抜粋文:
────────────────────────────────────────
そもそも人間は習っていない事・知らない事は出来ません。知っていても習っていてもわからないことは出てきます。そうでなければ学校のテストで100点以外取るわけがないじゃないですか!(ド忘れだとかよく覚えてなかっただとか色々原因はありますが)
「テストで大事なのは点数よりも復習」という格言もありますが、わからない点はわかるまで学習し、それを自分のものにするという事が重要です。
今回の講座もそのポリシーに従い、どんな簡単な質問でもOKという形にしました。「疑問は成長の種」です。

講義のまとめドキュメント抜粋。
たくさん質問出していただきました!

講座の後は演習解説と宿題

講座の方は全9章からなっていますが、第8章・第9章はそれまでの内容の総ざらい・組み合わせた応用問題等になってくるため、具体的に講義として解説する部分がほとんどありません。そのため、講座第6回からは応用・実践演習として実務で使うような課題を受講者に宿題として出し、その解説を講義でするようにしました。
実はこれにはちょっと経緯がありまして…
第1回~第5回では演習を講義内で解いてもらっていたのですが、SQL初学者にとってクエリを書くのはなかなかに骨が折れる作業です。1つのクエリを書くのに30分1時間はあっという間に過ぎてしまうことも。その手間を計算に入れていなかったため「演習時間内に書き終わらない」「書けるようになった実感が湧かない」という事態が起きていました。
────────────────────────────────────────
課題内容: 上の抜粋文によると、受講者に応用・実践演習の課題を宿題として出すようになったのは、講座の第何回からですか。
────────────────────────────────────────
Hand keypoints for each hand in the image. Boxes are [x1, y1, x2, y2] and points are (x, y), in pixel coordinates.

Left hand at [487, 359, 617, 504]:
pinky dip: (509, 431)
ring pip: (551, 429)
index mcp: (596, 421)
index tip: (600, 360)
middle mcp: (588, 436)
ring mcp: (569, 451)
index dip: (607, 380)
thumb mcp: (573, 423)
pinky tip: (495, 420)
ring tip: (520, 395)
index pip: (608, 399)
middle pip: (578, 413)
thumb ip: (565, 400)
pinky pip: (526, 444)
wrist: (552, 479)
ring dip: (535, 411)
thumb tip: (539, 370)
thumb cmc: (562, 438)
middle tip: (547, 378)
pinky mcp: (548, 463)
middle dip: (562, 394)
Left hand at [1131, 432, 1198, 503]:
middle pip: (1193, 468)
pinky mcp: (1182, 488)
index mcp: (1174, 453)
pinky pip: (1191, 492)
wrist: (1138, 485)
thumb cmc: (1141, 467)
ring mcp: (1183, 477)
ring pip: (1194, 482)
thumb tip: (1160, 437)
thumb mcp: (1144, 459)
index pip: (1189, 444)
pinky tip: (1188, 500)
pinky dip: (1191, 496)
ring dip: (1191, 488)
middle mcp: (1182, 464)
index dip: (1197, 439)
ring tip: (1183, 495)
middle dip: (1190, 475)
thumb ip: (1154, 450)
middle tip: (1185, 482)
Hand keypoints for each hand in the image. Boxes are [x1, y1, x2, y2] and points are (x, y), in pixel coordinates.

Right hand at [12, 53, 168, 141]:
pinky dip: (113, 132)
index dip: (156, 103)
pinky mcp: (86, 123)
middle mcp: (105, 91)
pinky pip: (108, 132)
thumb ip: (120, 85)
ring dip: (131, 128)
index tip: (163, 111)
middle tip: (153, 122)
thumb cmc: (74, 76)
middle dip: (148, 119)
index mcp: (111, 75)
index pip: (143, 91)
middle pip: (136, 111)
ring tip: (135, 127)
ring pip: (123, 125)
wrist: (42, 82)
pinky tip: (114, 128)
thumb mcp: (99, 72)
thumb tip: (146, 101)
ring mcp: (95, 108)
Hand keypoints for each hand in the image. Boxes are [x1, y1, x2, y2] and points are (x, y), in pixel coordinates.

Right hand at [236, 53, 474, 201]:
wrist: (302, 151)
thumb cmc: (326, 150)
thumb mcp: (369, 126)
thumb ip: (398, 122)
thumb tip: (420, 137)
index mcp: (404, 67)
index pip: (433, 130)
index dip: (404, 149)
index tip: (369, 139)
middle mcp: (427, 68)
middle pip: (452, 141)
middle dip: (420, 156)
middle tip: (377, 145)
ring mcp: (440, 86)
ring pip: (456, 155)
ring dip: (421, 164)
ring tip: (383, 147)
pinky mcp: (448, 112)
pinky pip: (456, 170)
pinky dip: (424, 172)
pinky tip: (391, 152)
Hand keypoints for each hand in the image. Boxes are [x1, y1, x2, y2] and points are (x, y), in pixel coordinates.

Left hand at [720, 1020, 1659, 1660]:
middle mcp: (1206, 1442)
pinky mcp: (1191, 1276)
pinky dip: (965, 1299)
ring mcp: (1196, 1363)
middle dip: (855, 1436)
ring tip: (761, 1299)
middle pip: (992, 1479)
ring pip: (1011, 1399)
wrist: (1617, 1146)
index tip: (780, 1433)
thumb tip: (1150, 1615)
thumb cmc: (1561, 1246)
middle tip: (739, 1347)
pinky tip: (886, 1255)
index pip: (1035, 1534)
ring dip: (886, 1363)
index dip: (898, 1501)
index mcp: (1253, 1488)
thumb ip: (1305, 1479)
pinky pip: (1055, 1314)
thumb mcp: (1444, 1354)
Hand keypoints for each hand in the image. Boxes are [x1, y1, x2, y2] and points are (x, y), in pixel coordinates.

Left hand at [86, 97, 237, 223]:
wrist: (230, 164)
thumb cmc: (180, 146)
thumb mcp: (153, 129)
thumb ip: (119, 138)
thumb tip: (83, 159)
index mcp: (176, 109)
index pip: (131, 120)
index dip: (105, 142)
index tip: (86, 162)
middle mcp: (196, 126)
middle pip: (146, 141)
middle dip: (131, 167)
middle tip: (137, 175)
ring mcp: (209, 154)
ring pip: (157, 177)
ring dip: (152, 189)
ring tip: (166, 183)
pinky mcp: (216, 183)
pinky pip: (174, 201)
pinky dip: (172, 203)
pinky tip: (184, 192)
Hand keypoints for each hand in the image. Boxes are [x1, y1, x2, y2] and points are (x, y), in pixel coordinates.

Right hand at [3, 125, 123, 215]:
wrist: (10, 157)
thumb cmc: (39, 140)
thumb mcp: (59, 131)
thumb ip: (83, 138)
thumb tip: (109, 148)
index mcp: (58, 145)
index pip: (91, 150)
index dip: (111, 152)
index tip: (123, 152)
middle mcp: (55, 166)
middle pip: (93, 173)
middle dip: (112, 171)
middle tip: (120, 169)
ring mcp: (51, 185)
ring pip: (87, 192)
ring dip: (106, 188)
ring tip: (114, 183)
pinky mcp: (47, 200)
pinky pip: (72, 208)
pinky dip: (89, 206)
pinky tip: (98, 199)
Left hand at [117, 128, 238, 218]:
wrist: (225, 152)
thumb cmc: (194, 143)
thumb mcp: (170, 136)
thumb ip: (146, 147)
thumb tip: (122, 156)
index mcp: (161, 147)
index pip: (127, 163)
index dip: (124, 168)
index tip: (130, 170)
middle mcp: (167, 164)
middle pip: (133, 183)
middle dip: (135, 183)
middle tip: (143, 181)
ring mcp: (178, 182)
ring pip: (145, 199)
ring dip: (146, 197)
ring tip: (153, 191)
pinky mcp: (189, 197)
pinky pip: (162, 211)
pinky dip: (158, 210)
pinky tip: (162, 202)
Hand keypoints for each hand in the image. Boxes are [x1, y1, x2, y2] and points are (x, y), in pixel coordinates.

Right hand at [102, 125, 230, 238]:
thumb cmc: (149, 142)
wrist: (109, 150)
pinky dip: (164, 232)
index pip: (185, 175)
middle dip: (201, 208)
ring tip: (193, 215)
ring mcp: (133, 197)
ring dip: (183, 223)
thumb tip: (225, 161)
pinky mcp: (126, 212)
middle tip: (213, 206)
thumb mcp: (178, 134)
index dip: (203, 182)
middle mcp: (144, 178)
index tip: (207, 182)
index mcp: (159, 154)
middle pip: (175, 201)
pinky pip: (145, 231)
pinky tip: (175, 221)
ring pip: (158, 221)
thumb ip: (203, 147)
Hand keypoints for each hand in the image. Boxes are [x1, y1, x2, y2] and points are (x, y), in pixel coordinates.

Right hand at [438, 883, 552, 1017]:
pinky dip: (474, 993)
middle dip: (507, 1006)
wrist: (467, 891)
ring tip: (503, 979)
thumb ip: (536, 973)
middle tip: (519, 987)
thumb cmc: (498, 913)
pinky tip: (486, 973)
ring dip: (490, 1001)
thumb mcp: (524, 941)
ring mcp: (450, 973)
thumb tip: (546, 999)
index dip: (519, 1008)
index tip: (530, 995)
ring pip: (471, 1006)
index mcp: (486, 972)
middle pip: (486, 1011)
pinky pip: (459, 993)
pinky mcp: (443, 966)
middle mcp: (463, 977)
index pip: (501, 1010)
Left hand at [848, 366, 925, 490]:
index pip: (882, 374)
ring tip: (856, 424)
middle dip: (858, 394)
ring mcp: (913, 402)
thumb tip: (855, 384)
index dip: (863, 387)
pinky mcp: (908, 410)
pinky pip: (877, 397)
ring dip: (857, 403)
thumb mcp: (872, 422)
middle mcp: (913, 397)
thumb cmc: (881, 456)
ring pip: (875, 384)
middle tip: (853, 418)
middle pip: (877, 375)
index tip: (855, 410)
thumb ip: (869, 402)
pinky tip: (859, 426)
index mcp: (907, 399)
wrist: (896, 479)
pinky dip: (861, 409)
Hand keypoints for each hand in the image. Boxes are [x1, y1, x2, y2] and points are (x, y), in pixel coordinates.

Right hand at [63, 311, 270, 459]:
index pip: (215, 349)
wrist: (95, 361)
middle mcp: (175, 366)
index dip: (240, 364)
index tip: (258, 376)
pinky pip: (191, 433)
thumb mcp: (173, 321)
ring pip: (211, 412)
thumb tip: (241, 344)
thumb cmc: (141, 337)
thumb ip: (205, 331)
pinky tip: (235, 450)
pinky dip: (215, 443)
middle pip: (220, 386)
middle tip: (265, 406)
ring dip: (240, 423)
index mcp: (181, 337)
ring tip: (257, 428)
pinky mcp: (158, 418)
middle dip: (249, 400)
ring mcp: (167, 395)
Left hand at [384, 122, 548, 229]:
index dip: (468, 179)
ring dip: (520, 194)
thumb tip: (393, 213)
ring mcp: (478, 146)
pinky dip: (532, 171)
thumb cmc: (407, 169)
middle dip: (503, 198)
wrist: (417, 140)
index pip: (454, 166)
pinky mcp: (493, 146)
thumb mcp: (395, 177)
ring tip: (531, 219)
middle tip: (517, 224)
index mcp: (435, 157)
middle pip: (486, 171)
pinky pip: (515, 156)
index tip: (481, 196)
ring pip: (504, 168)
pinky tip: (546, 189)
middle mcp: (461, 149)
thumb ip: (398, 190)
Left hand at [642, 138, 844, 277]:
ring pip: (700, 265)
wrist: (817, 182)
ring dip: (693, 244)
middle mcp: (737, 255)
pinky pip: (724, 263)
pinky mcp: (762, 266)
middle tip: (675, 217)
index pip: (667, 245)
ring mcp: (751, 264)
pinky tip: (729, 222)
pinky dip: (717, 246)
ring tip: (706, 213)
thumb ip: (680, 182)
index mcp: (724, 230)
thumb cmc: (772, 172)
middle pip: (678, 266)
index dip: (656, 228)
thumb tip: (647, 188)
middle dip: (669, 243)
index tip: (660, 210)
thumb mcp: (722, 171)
────────────────────────────────────────
解答: 講座第6回からです。